__Exercise prompt__
Set the data down again, exactly as it appears below.

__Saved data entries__
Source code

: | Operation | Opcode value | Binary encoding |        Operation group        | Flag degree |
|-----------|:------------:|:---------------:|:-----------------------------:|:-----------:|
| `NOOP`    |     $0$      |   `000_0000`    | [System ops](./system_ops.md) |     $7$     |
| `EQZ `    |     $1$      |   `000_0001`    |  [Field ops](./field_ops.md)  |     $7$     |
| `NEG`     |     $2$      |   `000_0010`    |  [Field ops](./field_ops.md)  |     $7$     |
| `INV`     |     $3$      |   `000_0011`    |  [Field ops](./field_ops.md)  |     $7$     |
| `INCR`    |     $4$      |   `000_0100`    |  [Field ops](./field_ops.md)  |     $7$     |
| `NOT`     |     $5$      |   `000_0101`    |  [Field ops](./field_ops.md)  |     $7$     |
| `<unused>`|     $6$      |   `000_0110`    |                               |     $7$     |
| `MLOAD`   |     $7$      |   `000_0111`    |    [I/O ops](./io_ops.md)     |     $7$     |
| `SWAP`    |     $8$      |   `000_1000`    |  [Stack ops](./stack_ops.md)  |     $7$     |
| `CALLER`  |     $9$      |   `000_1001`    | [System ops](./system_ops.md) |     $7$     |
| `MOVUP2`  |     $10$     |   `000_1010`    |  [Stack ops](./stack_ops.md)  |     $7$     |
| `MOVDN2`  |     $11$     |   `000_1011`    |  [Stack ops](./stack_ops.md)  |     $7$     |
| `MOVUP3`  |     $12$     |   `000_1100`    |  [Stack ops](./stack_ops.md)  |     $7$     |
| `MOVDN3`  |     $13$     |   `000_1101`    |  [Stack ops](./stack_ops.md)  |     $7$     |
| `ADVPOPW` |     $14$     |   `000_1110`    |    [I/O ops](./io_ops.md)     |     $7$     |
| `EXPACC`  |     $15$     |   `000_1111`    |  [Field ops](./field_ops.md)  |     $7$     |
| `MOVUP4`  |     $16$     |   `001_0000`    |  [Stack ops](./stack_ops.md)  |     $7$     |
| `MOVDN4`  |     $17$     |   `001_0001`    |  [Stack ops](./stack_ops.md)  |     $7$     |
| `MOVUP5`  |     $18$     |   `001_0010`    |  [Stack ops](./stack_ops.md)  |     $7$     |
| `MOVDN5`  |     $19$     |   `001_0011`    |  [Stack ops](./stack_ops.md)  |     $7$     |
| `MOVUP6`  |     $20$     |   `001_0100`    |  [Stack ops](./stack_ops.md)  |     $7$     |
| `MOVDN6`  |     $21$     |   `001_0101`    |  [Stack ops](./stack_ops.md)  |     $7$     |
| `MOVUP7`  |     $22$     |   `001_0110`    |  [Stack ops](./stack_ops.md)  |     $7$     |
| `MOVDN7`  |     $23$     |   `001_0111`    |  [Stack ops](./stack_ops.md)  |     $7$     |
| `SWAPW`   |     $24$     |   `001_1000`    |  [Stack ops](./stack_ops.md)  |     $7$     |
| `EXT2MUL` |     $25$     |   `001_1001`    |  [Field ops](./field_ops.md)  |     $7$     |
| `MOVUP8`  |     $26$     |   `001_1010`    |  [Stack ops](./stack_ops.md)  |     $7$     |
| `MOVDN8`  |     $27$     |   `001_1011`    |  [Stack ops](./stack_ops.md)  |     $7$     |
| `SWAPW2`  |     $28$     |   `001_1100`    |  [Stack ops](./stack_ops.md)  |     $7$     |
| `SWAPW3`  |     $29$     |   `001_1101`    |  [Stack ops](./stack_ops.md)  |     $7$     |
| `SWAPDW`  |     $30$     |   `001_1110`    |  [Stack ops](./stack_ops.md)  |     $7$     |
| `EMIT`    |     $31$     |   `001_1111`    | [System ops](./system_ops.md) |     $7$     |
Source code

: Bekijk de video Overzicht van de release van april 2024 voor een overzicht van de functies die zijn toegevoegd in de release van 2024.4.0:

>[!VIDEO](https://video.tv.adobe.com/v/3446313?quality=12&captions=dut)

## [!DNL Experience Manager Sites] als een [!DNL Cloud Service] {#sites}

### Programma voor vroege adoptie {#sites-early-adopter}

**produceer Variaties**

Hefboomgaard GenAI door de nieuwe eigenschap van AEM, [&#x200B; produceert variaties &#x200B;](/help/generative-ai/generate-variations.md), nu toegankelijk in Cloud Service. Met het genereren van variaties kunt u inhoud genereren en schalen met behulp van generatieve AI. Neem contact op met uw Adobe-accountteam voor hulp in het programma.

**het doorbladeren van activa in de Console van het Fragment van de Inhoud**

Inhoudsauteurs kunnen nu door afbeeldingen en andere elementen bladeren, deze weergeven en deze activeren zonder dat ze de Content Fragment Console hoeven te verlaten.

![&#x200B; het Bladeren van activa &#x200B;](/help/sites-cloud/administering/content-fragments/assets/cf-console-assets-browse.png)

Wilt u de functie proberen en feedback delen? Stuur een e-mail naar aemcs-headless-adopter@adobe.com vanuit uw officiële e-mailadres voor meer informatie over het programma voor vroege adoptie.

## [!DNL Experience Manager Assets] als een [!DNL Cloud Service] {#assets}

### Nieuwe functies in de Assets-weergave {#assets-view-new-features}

__Answer for the task__
Source code

: | Operation | Opcode value | Binary encoding |        Operation group        | Flag degree |
|-----------|:------------:|:---------------:|:-----------------------------:|:-----------:|
| `NOOP`    |     $0$      |   `000_0000`    | [System ops](./system_ops.md) |     $7$     |
| `EQZ `    |     $1$      |   `000_0001`    |  [Field ops](./field_ops.md)  |     $7$     |
| `NEG`     |     $2$      |   `000_0010`    |  [Field ops](./field_ops.md)  |     $7$     |
| `INV`     |     $3$      |   `000_0011`    |  [Field ops](./field_ops.md)  |     $7$     |
| `INCR`    |     $4$      |   `000_0100`    |  [Field ops](./field_ops.md)  |     $7$     |
| `NOT`     |     $5$      |   `000_0101`    |  [Field ops](./field_ops.md)  |     $7$     |
| `<unused>`|     $6$      |   `000_0110`    |                               |     $7$     |
| `MLOAD`   |     $7$      |   `000_0111`    |    [I/O ops](./io_ops.md)     |     $7$     |
| `SWAP`    |     $8$      |   `000_1000`    |  [Stack ops](./stack_ops.md)  |     $7$     |
| `CALLER`  |     $9$      |   `000_1001`    | [System ops](./system_ops.md) |     $7$     |
| `MOVUP2`  |     $10$     |   `000_1010`    |  [Stack ops](./stack_ops.md)  |     $7$     |
| `MOVDN2`  |     $11$     |   `000_1011`    |  [Stack ops](./stack_ops.md)  |     $7$     |
| `MOVUP3`  |     $12$     |   `000_1100`    |  [Stack ops](./stack_ops.md)  |     $7$     |
| `MOVDN3`  |     $13$     |   `000_1101`    |  [Stack ops](./stack_ops.md)  |     $7$     |
| `ADVPOPW` |     $14$     |   `000_1110`    |    [I/O ops](./io_ops.md)     |     $7$     |
| `EXPACC`  |     $15$     |   `000_1111`    |  [Field ops](./field_ops.md)  |     $7$     |
| `MOVUP4`  |     $16$     |   `001_0000`    |  [Stack ops](./stack_ops.md)  |     $7$     |
| `MOVDN4`  |     $17$     |   `001_0001`    |  [Stack ops](./stack_ops.md)  |     $7$     |
| `MOVUP5`  |     $18$     |   `001_0010`    |  [Stack ops](./stack_ops.md)  |     $7$     |
| `MOVDN5`  |     $19$     |   `001_0011`    |  [Stack ops](./stack_ops.md)  |     $7$     |
| `MOVUP6`  |     $20$     |   `001_0100`    |  [Stack ops](./stack_ops.md)  |     $7$     |
| `MOVDN6`  |     $21$     |   `001_0101`    |  [Stack ops](./stack_ops.md)  |     $7$     |
| `MOVUP7`  |     $22$     |   `001_0110`    |  [Stack ops](./stack_ops.md)  |     $7$     |
| `MOVDN7`  |     $23$     |   `001_0111`    |  [Stack ops](./stack_ops.md)  |     $7$     |
| `SWAPW`   |     $24$     |   `001_1000`    |  [Stack ops](./stack_ops.md)  |     $7$     |
| `EXT2MUL` |     $25$     |   `001_1001`    |  [Field ops](./field_ops.md)  |     $7$     |
| `MOVUP8`  |     $26$     |   `001_1010`    |  [Stack ops](./stack_ops.md)  |     $7$     |
| `MOVDN8`  |     $27$     |   `001_1011`    |  [Stack ops](./stack_ops.md)  |     $7$     |
| `SWAPW2`  |     $28$     |   `001_1100`    |  [Stack ops](./stack_ops.md)  |     $7$     |
| `SWAPW3`  |     $29$     |   `001_1101`    |  [Stack ops](./stack_ops.md)  |     $7$     |
| `SWAPDW`  |     $30$     |   `001_1110`    |  [Stack ops](./stack_ops.md)  |     $7$     |
| `EMIT`    |     $31$     |   `001_1111`    | [System ops](./system_ops.md) |     $7$     |
Source code

: Bekijk de video Overzicht van de release van april 2024 voor een overzicht van de functies die zijn toegevoegd in de release van 2024.4.0:

>[!VIDEO](https://video.tv.adobe.com/v/3446313?quality=12&captions=dut)

## [!DNL Experience Manager Sites] als een [!DNL Cloud Service] {#sites}

### Programma voor vroege adoptie {#sites-early-adopter}

**produceer Variaties**

Hefboomgaard GenAI door de nieuwe eigenschap van AEM, [&#x200B; produceert variaties &#x200B;](/help/generative-ai/generate-variations.md), nu toegankelijk in Cloud Service. Met het genereren van variaties kunt u inhoud genereren en schalen met behulp van generatieve AI. Neem contact op met uw Adobe-accountteam voor hulp in het programma.

**het doorbladeren van activa in de Console van het Fragment van de Inhoud**

Inhoudsauteurs kunnen nu door afbeeldingen en andere elementen bladeren, deze weergeven en deze activeren zonder dat ze de Content Fragment Console hoeven te verlaten.

![&#x200B; het Bladeren van activa &#x200B;](/help/sites-cloud/administering/content-fragments/assets/cf-console-assets-browse.png)

Wilt u de functie proberen en feedback delen? Stuur een e-mail naar aemcs-headless-adopter@adobe.com vanuit uw officiële e-mailadres voor meer informatie over het programma voor vroege adoptie.

## [!DNL Experience Manager Assets] als een [!DNL Cloud Service] {#assets}

### Nieuwe functies in de Assets-weergave {#assets-view-new-features}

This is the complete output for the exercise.